Pediatrics Launches Center for Children's Digital Health Research

June 7, 2019

New technologies, communications tools, and information sources are transforming the practice of medicine and the ways that doctors and patients interact with each other—and bring with them both risks and opportunities. The ongoing measles outbreak is an example of how easily misinformation can spread via digital means and impact families’ decisions about their children’s health. But new digital tools also offer families and physicians the possibility of sharing accurate information and making informed decisions, and for scalable yet personalized tools that enable physicians to reach a large number of families at once. 
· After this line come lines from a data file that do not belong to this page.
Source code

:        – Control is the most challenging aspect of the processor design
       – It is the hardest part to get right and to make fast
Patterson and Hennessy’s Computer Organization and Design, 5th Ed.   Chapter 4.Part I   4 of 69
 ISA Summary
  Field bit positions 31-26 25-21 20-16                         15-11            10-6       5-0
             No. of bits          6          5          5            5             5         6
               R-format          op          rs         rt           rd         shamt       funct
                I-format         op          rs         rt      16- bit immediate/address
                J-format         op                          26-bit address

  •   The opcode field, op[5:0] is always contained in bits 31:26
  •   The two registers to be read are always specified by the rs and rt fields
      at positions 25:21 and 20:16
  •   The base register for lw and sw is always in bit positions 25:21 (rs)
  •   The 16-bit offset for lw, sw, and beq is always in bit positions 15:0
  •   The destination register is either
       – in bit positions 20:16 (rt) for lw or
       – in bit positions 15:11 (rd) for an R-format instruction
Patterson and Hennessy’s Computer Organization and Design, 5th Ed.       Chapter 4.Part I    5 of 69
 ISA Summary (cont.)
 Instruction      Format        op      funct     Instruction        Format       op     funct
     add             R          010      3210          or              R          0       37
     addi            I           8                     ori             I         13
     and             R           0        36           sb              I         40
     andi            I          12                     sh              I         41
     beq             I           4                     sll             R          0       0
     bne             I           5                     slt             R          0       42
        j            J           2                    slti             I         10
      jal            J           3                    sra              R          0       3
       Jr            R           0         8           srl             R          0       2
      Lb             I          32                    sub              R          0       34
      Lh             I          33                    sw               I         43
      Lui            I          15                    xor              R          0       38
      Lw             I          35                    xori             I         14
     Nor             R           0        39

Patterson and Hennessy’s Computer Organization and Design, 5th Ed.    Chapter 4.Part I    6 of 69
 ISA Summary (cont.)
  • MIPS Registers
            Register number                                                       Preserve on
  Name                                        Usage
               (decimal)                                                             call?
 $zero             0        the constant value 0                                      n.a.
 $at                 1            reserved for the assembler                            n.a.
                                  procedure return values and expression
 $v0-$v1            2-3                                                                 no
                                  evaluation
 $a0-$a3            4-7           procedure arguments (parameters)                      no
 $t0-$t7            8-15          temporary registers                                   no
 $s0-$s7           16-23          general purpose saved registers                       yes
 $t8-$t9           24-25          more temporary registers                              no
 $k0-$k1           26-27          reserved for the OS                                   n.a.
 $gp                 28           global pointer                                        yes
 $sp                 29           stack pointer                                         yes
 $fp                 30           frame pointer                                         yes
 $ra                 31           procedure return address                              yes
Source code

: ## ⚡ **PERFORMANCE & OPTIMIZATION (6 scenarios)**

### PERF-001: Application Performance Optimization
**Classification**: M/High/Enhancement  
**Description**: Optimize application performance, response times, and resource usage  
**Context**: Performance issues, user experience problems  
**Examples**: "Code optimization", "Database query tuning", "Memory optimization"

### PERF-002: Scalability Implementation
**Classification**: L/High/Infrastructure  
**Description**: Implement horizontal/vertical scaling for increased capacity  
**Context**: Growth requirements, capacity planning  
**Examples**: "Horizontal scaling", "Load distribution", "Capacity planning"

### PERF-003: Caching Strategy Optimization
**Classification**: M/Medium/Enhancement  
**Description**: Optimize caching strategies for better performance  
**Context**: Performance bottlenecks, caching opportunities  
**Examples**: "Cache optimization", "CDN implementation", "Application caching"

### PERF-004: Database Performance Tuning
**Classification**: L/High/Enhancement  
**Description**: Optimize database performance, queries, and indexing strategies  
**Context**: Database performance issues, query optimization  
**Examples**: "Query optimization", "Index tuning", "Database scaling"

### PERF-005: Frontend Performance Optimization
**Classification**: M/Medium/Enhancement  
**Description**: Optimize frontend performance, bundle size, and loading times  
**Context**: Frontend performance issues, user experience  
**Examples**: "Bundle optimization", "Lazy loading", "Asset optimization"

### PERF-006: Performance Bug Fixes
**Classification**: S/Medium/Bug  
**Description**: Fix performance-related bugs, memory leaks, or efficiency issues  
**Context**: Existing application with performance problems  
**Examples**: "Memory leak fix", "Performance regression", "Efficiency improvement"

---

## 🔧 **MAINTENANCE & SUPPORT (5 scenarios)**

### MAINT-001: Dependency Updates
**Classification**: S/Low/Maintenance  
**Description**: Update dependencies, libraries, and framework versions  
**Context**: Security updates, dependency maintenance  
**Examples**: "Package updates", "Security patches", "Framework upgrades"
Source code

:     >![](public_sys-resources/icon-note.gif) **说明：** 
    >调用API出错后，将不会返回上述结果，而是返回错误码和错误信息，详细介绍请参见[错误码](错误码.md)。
Melissa Stockwell, MD, MPH

To better understand these potential benefits and challenges Columbia has launched the Center for Children’s Digital Health Research (CDHR) under the leadership of pediatrician Melissa Stockwell, MD MPH, an authority on digital communications and health technologies. The Center will build new research partnerships at Columbia and beyond, says Dr. Stockwell. Collaborators will use the most cutting edge research to have a positive impact on child health, implement research that's been shown to be effective into clinical care, and train the next generation of digital technology researchers.

Several researchers who are exploring the potential benefits of innovative technologies have already joined forces with the CDHR. One member’s project is studying multi-level interventions that use health information technology during pregnancy, infancy, and early childhood to prevent childhood obesity and chronic diseases. Another is interested the use of informatics tools and epidemiologic methods to prevent antibiotic resistance through appropriate antibiotic use, and for surveillance and prevention of infections.

Through her own research Dr. Stockwellhas pioneered the use of text messaging for vaccine reminders, community surveillance of acute respiratory illness, and to monitor “vaccine adverse events”—possible side effects—in an effort to ensure vaccine safety and timeliness. During a study of text messages reminders about the influenza vaccine, many families said they liked having that connection to their provider. “Text messaging gives us a new kind of direct communication—it’s something like a modern day house call,” Dr. Stockwell says. “These technologies are here to stay, and if we understand their potential, we can use them for the greater good.”